When you read my articles you’ll see I revise a lot of my original work to correct the wrongs because I’m literally using my posts as my way to work out my theories and observations.
I see while I type. I don’t plan anything. I just do as I’m told. I told you years ago I was going to type everything I saw and thought so you could see inside my head.
Through doing that I worked it all out as I typed it or theorised then based an article around it like this one I’m doing now.
And through doing this it improved my memory. But I had to prove it right 3 times and so I used my students as guinea pigs and every single one of them is having increased memories of childhood they forgot, an increase in creativity, a stronger connection and draw to nature and are finding emotional balance.
It is a natural progression. It’s not done on purpose. It’s a side effect. It wasn’t this way with the other students I let go of. In fact many of them had blocked out memories which I found interesting.
That was the standard card and pendulum work. But in January of this year I started to really focus on the whys and how’s of a pendulum. Found it works best under certain conditions in certain moods and once mastered tunes you in to EVERYTHING organic.
Natural Telepathic abilities explode. There are incredibly side effects to this pendulum work.
Increased sex drive is another side effect. Also your body starts to tune itself in and out of what foods and substances it will and won’t tolerate.
We’re all developing aversions to foods and products we never had issues with before because the pendulum works on magnetism.
It draws out the toxins surrounding your energy field it seems.
We’re suffering from less bouts of depression. As Empaths it’s inevitable we are going to have down days but they can last for a week or more if we aren’t careful.
It hurts to love, it really does.
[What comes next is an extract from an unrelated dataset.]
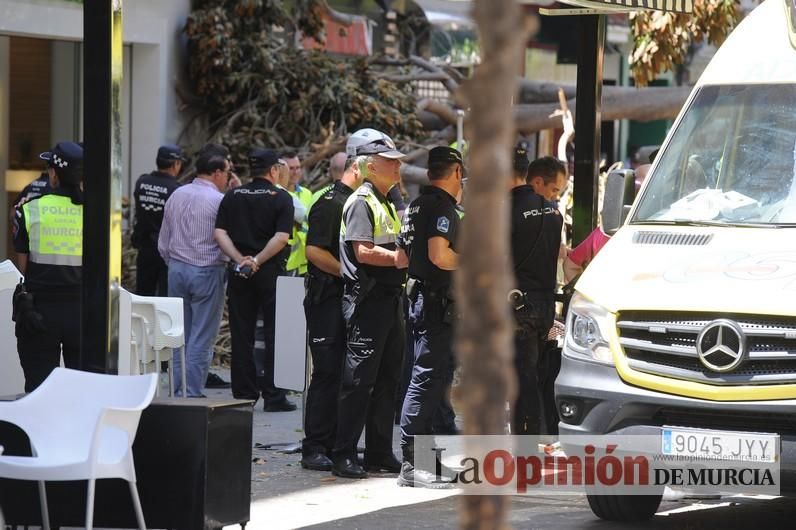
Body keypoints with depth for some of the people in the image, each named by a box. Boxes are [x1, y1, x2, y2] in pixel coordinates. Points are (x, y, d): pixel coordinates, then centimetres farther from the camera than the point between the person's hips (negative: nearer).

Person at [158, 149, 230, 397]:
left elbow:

Being Empath sucks on the down days.
But they’re lasting maybe at most 3 days now instead of 8-12 days.
When one of us is having a down day the others naturally surround the other without request or provocation like the juicy individual bubbles in a raspberry hugging the stem. It’s remarkable to watch.
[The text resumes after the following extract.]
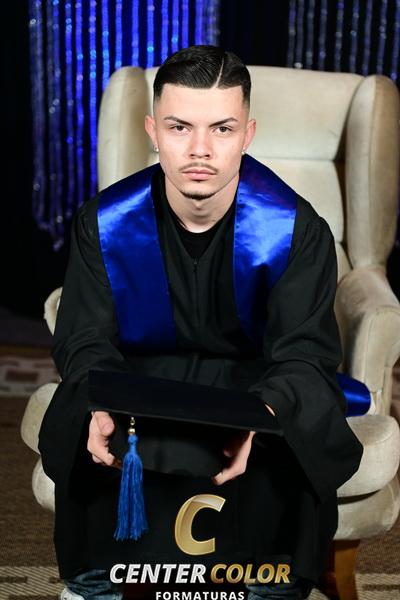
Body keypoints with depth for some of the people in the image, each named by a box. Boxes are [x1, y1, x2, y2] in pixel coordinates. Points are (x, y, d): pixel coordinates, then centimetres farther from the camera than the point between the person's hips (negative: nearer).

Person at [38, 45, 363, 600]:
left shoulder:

My seniors are all now time jumping. It’s a side effect. Because they tuned into me they’re developing my gifts. It’s symbiosis in effect.
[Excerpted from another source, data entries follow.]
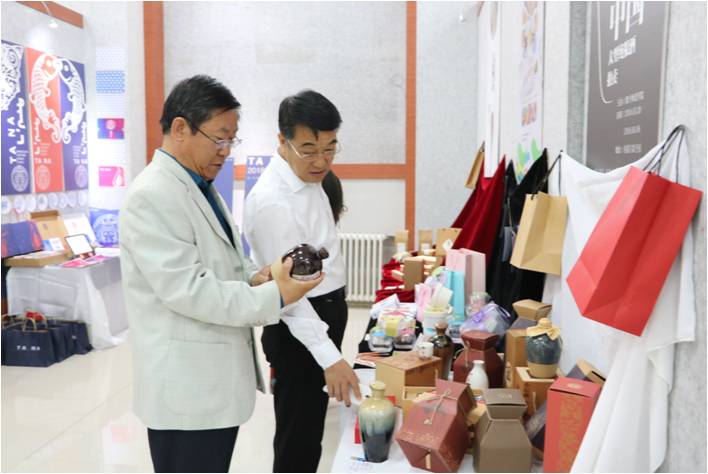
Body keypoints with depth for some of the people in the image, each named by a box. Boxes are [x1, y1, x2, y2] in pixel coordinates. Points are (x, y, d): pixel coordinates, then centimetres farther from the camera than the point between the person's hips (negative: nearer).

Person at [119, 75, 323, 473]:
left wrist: (256, 277, -2)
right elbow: (187, 289, -24)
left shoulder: (201, 187, 13)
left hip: (214, 375, 10)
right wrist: (273, 297, -21)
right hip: (188, 384, -10)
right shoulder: (153, 196, -19)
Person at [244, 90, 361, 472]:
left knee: (309, 426, 22)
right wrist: (329, 357, -33)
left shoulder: (309, 178, 4)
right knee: (298, 434, 3)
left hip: (326, 312, 9)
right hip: (300, 325, -9)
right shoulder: (272, 201, -26)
It’s taken nearly 3yrs but I’m happy enough now that I’m closing the large file and opening a new one in the neurological field.
I want to see if it can help dementia patients. I had compiled a list of 50 questions based on diet, lifestyle, career, habits,relationship’s and background to ask.
Then I’d have a list of requirements they’d need to follow as well as daily exercises using my techniques I developed. Then I’d observe over the 12 month period and compare it to other sufferers not in the study.
Take it from there. I’m fascinated by the Ghost Memories they suffer.
So that’s my plan. I’m going to show the world or whoever will listen what a Psychic really is.
It’s the Science not the ability and we’re supposed to use our gifts to help humanity.
That’s what I’m trying to do and I just have a couple of pieces missing to the giant loud mouth pendulum that is me and I’m gonna take everyone in the Paranormal industry on like Hooker wanting crack.
Nothing will stop me from achieving my objective.
Im done playing. It’s not funny what people are being led to believe and me exposing myself to you all here helped me gather the confidence, knowledge and army I needed to do it.
Writing is my pendulum. My gift is my needle. It pointed me in the direction of the people and places I needed to follow to find North and it never failed.
It got me who and what I needed. Synchronicity is huge in pendulum work too. It’s also a side effect.
I really should publish a book. I’d help so many people and put so many Psychics, Mediums, New Age Practitioners and Paranormal Investigators out of business. The disingenuous ones I mean. They aren’t all bad just misinformed.
But mostly they are bad people so Yaaaaaaay.
Theresa Caputo, Sally Morgan, Chip Coffee, Hollywood Medium, etc …..ima comin!